▸ Listed records:
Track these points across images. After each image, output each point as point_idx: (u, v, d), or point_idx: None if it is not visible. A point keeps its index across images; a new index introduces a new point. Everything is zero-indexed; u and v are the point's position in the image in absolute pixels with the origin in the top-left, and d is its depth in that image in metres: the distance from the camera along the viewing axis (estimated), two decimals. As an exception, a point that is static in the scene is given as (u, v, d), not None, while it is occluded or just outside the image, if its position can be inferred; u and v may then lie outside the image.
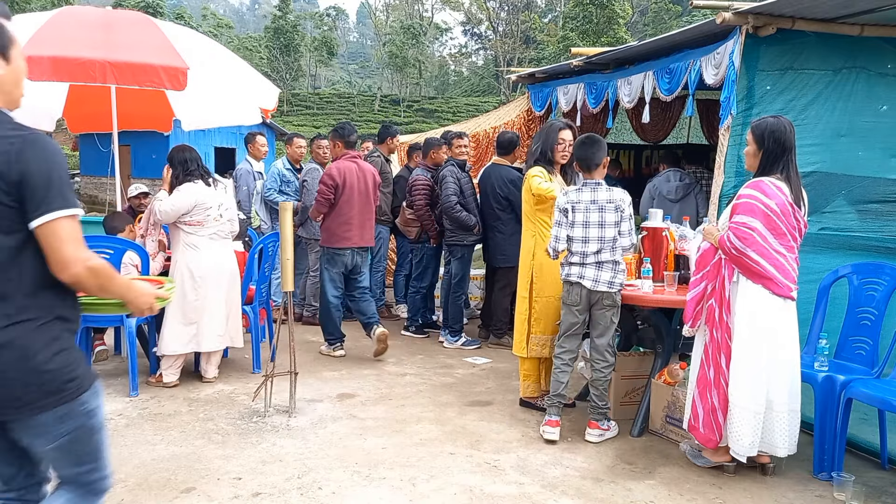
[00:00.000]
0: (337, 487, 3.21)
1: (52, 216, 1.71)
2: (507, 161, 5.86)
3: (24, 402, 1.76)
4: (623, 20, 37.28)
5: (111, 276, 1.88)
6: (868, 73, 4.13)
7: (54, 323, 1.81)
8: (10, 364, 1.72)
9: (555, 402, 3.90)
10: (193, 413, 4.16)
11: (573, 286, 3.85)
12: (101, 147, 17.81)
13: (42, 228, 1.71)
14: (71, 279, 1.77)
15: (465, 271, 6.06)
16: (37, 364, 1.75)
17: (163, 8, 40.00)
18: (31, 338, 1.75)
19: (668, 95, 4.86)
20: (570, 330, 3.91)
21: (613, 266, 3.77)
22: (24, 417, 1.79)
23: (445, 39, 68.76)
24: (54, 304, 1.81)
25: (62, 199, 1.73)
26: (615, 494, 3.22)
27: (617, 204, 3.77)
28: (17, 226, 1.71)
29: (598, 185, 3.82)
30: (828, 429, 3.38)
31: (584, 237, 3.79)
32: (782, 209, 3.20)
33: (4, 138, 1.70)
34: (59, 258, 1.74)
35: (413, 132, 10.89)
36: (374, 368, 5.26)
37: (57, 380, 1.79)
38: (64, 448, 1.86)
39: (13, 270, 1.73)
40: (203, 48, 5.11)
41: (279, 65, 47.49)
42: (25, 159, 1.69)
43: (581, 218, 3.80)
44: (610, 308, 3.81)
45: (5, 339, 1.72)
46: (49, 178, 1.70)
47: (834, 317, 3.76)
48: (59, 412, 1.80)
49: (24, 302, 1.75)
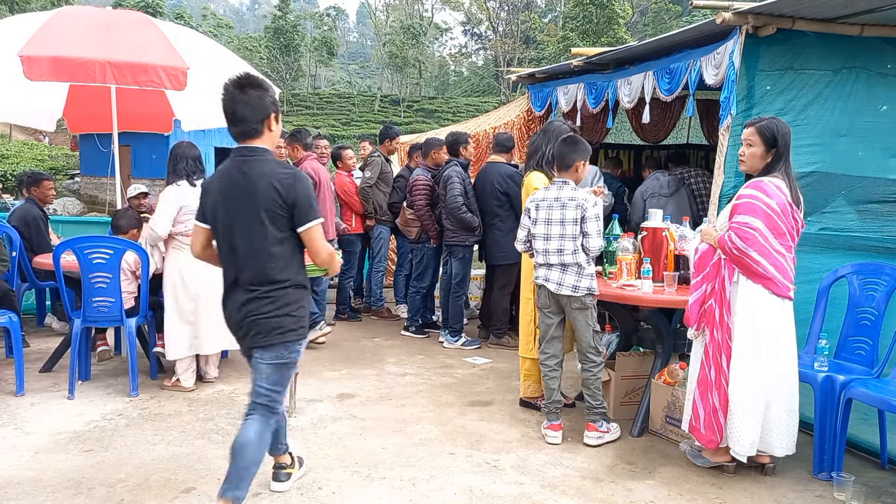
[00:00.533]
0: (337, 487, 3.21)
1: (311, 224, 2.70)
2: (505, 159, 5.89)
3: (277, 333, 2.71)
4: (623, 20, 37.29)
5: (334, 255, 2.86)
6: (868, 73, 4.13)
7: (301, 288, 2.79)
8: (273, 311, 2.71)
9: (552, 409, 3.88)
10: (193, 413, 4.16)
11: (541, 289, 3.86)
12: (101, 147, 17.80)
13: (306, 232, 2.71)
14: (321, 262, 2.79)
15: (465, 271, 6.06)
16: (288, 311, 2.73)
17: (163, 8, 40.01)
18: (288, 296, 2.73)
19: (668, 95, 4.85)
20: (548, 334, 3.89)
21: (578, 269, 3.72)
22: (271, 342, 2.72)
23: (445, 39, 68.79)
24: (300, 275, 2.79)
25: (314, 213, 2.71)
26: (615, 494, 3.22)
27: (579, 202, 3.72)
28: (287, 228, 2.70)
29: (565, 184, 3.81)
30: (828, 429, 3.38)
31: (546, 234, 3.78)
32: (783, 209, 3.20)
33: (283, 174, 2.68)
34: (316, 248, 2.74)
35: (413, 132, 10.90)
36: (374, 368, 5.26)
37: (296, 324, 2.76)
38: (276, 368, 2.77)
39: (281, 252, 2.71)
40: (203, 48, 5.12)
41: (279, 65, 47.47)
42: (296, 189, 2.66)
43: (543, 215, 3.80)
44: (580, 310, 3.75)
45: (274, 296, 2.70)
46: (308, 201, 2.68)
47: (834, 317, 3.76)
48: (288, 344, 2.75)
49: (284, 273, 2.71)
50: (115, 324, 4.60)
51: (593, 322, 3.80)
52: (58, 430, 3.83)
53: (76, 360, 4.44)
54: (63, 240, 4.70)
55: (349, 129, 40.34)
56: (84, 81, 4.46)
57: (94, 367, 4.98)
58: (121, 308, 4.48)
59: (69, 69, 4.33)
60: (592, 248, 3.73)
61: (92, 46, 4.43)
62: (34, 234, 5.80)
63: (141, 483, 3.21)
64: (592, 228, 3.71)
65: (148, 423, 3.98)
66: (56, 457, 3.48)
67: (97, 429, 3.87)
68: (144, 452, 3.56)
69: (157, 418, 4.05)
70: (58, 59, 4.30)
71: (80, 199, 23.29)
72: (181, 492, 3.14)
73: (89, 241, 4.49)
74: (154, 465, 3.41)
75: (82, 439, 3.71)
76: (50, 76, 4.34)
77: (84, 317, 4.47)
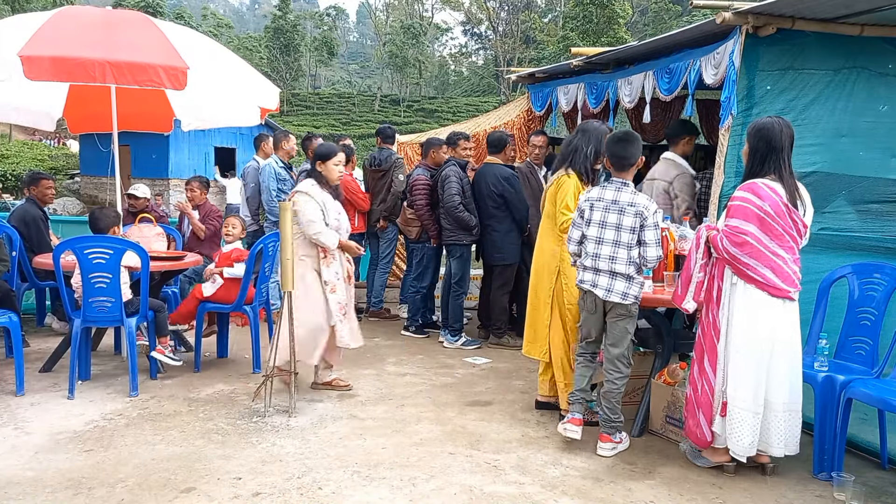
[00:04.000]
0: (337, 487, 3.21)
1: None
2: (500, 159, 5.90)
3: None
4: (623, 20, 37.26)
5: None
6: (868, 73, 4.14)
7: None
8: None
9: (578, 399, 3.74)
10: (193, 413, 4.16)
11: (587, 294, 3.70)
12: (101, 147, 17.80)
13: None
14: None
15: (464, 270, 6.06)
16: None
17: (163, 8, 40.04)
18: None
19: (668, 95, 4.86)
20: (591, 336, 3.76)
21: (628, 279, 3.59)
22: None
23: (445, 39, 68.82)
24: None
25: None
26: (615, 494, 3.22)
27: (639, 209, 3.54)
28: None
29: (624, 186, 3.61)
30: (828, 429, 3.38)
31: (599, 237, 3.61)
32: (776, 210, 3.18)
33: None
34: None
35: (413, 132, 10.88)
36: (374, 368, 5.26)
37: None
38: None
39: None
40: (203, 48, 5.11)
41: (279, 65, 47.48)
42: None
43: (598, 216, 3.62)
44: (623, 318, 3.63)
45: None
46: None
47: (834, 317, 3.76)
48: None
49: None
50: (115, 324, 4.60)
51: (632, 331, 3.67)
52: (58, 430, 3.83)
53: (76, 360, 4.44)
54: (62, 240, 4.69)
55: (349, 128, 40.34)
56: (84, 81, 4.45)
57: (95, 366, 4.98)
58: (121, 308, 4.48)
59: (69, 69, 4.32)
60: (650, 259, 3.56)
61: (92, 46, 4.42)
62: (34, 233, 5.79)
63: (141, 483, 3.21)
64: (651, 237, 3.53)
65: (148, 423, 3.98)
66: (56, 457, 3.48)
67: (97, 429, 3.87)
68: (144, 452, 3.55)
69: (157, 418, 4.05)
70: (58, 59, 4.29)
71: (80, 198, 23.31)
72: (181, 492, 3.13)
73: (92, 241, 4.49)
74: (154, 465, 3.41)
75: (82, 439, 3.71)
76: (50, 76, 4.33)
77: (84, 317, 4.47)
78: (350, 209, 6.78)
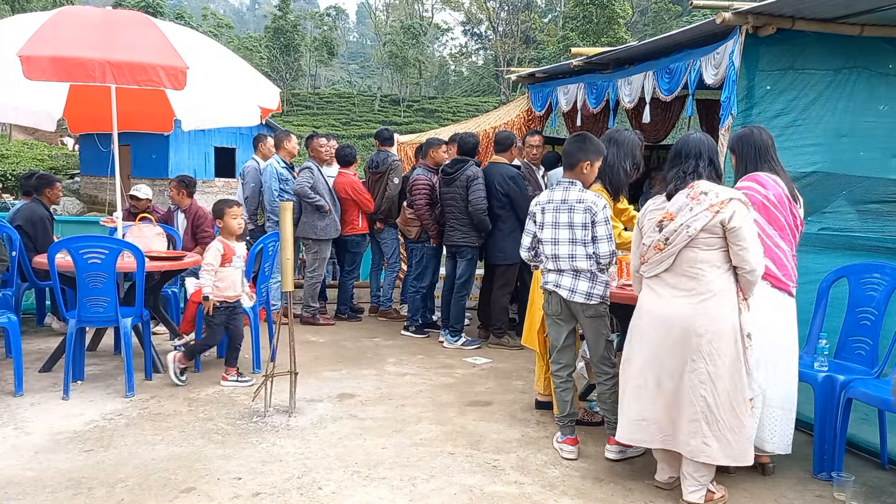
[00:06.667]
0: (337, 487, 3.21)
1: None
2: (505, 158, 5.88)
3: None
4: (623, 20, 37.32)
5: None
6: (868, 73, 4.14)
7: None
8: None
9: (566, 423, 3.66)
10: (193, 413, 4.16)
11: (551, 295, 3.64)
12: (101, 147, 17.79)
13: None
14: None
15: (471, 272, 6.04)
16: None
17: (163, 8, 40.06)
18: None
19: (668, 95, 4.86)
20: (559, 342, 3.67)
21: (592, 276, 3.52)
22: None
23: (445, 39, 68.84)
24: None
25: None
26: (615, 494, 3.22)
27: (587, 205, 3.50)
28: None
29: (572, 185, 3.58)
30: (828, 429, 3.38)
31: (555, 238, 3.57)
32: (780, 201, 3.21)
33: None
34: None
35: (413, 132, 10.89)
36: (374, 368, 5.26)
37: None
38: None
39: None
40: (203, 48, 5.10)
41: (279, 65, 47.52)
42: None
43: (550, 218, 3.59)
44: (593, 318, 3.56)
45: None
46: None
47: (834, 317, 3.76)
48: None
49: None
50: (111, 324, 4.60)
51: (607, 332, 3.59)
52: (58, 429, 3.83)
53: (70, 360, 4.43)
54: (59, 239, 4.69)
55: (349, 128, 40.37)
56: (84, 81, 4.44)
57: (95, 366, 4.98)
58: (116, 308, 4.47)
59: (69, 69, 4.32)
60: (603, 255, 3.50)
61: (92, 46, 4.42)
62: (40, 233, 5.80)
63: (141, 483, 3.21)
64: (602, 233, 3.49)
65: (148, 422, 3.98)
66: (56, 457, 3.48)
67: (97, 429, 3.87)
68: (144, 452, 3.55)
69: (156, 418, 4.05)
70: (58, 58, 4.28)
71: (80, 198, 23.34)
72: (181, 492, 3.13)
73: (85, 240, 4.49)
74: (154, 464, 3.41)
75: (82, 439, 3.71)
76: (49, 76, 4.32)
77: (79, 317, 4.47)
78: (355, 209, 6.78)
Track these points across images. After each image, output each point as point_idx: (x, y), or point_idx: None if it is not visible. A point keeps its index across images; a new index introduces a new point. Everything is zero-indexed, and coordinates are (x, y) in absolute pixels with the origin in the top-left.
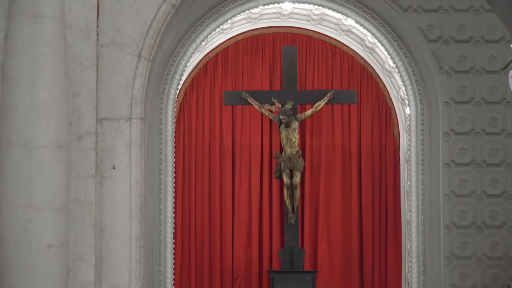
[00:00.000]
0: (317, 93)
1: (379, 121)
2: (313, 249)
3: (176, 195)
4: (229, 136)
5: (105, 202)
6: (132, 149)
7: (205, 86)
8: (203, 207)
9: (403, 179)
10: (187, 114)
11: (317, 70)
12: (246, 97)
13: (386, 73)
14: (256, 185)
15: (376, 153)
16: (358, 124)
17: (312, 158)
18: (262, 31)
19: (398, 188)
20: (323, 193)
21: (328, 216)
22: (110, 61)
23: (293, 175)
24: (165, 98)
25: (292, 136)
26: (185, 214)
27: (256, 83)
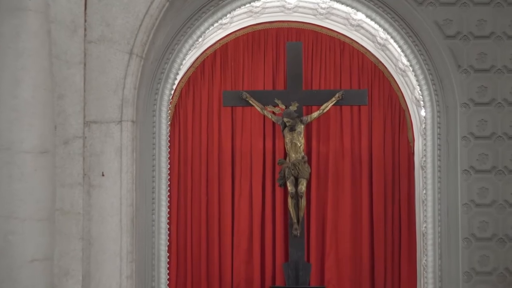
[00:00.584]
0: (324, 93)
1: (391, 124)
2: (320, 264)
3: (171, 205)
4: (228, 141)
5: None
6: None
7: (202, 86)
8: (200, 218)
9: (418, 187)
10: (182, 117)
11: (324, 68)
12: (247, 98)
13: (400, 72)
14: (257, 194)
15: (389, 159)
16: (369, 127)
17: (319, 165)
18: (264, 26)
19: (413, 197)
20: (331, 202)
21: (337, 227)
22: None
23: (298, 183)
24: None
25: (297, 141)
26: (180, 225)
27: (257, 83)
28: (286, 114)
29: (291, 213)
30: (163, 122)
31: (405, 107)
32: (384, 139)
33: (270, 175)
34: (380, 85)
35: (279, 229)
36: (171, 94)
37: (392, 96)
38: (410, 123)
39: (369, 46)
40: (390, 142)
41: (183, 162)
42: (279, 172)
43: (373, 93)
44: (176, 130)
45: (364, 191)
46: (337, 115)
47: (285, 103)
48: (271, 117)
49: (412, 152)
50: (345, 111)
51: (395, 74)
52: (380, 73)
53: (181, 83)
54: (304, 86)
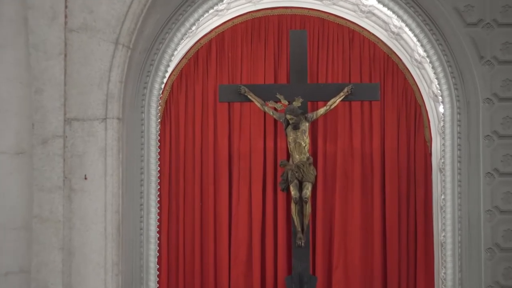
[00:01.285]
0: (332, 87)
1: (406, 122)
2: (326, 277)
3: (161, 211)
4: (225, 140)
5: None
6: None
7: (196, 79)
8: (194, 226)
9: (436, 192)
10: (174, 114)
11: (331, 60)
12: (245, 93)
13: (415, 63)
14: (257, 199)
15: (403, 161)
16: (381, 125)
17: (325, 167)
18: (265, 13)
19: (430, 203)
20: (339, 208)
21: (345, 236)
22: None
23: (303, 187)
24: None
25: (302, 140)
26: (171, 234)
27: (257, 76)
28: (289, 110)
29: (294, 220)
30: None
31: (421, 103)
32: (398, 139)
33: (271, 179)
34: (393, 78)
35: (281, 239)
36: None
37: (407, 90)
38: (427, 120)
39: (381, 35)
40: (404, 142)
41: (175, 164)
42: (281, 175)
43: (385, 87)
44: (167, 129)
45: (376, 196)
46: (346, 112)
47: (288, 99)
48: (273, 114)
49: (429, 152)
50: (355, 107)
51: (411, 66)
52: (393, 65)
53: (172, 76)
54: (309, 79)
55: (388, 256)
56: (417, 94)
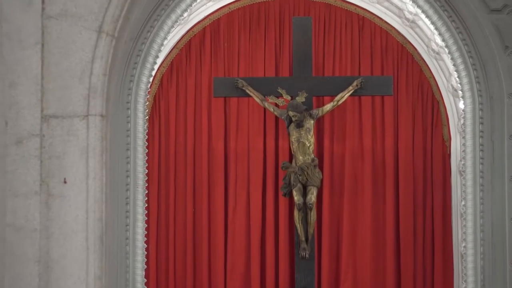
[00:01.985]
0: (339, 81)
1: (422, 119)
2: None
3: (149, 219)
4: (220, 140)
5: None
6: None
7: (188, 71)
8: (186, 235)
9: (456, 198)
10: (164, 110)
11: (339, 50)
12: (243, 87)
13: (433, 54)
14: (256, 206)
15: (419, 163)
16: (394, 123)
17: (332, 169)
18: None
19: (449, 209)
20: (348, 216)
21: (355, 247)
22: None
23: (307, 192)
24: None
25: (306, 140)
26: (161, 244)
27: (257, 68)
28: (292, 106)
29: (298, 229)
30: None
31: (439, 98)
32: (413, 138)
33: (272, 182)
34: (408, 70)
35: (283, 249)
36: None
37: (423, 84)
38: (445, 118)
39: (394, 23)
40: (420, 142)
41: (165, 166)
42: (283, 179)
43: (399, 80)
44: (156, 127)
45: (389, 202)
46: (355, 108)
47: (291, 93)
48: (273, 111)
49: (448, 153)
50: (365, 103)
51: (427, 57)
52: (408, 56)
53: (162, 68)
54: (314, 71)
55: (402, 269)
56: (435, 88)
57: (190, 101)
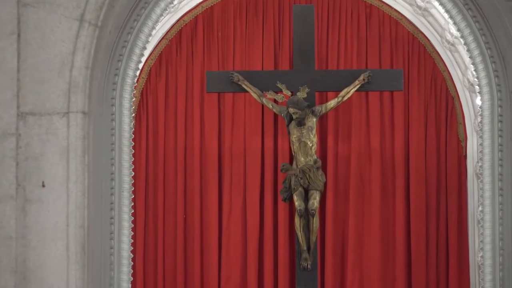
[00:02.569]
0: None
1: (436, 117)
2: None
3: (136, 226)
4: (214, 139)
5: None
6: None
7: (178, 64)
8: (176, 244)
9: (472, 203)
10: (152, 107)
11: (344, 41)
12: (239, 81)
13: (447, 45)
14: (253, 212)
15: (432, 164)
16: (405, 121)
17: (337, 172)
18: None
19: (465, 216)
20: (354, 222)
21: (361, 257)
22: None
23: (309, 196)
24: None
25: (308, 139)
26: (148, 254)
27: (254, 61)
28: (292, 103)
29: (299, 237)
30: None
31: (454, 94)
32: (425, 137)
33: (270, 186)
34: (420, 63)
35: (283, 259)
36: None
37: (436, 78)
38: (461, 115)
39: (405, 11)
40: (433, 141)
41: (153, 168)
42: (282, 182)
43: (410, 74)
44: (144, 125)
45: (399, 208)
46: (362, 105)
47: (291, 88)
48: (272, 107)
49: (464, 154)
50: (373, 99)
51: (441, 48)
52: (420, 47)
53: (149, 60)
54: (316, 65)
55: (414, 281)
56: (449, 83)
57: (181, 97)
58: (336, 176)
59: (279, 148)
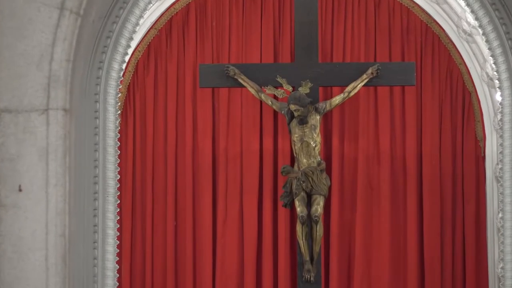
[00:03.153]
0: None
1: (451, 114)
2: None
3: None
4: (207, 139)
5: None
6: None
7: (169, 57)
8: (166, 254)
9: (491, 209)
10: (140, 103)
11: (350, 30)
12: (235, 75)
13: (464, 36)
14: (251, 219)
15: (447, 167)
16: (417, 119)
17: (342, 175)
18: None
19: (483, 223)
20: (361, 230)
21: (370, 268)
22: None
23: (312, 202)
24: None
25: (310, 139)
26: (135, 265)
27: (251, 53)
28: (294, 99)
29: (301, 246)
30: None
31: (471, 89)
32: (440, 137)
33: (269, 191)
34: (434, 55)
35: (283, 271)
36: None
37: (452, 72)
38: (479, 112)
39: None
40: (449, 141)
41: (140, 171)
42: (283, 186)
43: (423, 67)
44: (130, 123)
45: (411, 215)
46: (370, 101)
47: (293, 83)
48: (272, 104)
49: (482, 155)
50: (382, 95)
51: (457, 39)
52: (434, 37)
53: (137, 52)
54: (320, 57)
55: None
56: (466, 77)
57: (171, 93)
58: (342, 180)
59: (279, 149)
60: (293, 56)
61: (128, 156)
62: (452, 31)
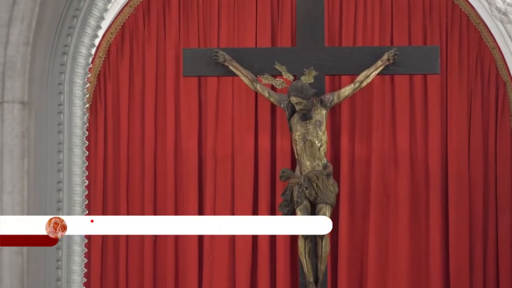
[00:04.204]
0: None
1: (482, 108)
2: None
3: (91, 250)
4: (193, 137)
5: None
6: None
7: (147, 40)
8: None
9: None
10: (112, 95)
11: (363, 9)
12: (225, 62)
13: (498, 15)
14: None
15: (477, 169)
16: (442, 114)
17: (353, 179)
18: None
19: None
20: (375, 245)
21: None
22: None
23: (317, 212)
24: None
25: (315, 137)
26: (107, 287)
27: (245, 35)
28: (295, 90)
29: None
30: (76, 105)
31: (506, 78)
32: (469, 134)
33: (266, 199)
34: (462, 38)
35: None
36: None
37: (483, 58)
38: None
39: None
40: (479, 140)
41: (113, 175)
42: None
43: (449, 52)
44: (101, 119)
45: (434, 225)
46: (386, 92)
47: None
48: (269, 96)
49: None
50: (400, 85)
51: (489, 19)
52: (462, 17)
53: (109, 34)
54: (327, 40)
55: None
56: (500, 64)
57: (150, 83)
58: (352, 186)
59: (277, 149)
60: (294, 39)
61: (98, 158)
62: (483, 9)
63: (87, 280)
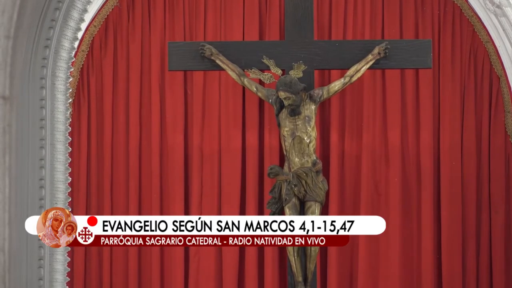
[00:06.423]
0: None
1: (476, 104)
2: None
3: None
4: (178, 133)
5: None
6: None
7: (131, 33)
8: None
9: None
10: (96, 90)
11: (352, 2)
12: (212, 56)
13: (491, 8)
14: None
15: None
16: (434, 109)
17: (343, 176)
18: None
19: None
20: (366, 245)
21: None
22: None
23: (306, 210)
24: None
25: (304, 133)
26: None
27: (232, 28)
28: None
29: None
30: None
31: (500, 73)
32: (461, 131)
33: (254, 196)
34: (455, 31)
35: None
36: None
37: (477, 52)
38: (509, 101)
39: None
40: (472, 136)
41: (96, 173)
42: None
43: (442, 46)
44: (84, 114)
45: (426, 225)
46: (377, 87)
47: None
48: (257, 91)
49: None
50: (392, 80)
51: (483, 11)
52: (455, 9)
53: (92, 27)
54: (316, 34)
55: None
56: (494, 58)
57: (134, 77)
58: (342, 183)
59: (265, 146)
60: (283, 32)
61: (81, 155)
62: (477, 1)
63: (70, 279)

▸ Problem requirements:
Restate the lines above from the one containing "44: (610, 308, 3.81)" through the one containing "62: (34, 234, 5.80)", inclusive, exactly and without pictures.

▸ Written answer:
44: (610, 308, 3.81)
45: (5, 339, 1.72)
46: (49, 178, 1.70)
47: (834, 317, 3.76)
48: (59, 412, 1.80)
49: (24, 302, 1.75)
[00:00.533]
0: (337, 487, 3.21)
1: (311, 224, 2.70)
2: (505, 159, 5.89)
3: (277, 333, 2.71)
4: (623, 20, 37.29)
5: (334, 255, 2.86)
6: (868, 73, 4.13)
7: (301, 288, 2.79)
8: (273, 311, 2.71)
9: (552, 409, 3.88)
10: (193, 413, 4.16)
11: (541, 289, 3.86)
12: (101, 147, 17.80)
13: (306, 232, 2.71)
14: (321, 262, 2.79)
15: (465, 271, 6.06)
16: (288, 311, 2.73)
17: (163, 8, 40.01)
18: (288, 296, 2.73)
19: (668, 95, 4.85)
20: (548, 334, 3.89)
21: (578, 269, 3.72)
22: (271, 342, 2.72)
23: (445, 39, 68.79)
24: (300, 275, 2.79)
25: (314, 213, 2.71)
26: (615, 494, 3.22)
27: (579, 202, 3.72)
28: (287, 228, 2.70)
29: (565, 184, 3.81)
30: (828, 429, 3.38)
31: (546, 234, 3.78)
32: (783, 209, 3.20)
33: (283, 174, 2.68)
34: (316, 248, 2.74)
35: (413, 132, 10.90)
36: (374, 368, 5.26)
37: (296, 324, 2.76)
38: (276, 368, 2.77)
39: (281, 252, 2.71)
40: (203, 48, 5.12)
41: (279, 65, 47.47)
42: (296, 189, 2.66)
43: (543, 215, 3.80)
44: (580, 310, 3.75)
45: (274, 296, 2.70)
46: (308, 201, 2.68)
47: (834, 317, 3.76)
48: (288, 344, 2.75)
49: (284, 273, 2.71)
50: (115, 324, 4.60)
51: (593, 322, 3.80)
52: (58, 430, 3.83)
53: (76, 360, 4.44)
54: (63, 240, 4.70)
55: (349, 129, 40.34)
56: (84, 81, 4.46)
57: (94, 367, 4.98)
58: (121, 308, 4.48)
59: (69, 69, 4.33)
60: (592, 248, 3.73)
61: (92, 46, 4.43)
62: (34, 234, 5.80)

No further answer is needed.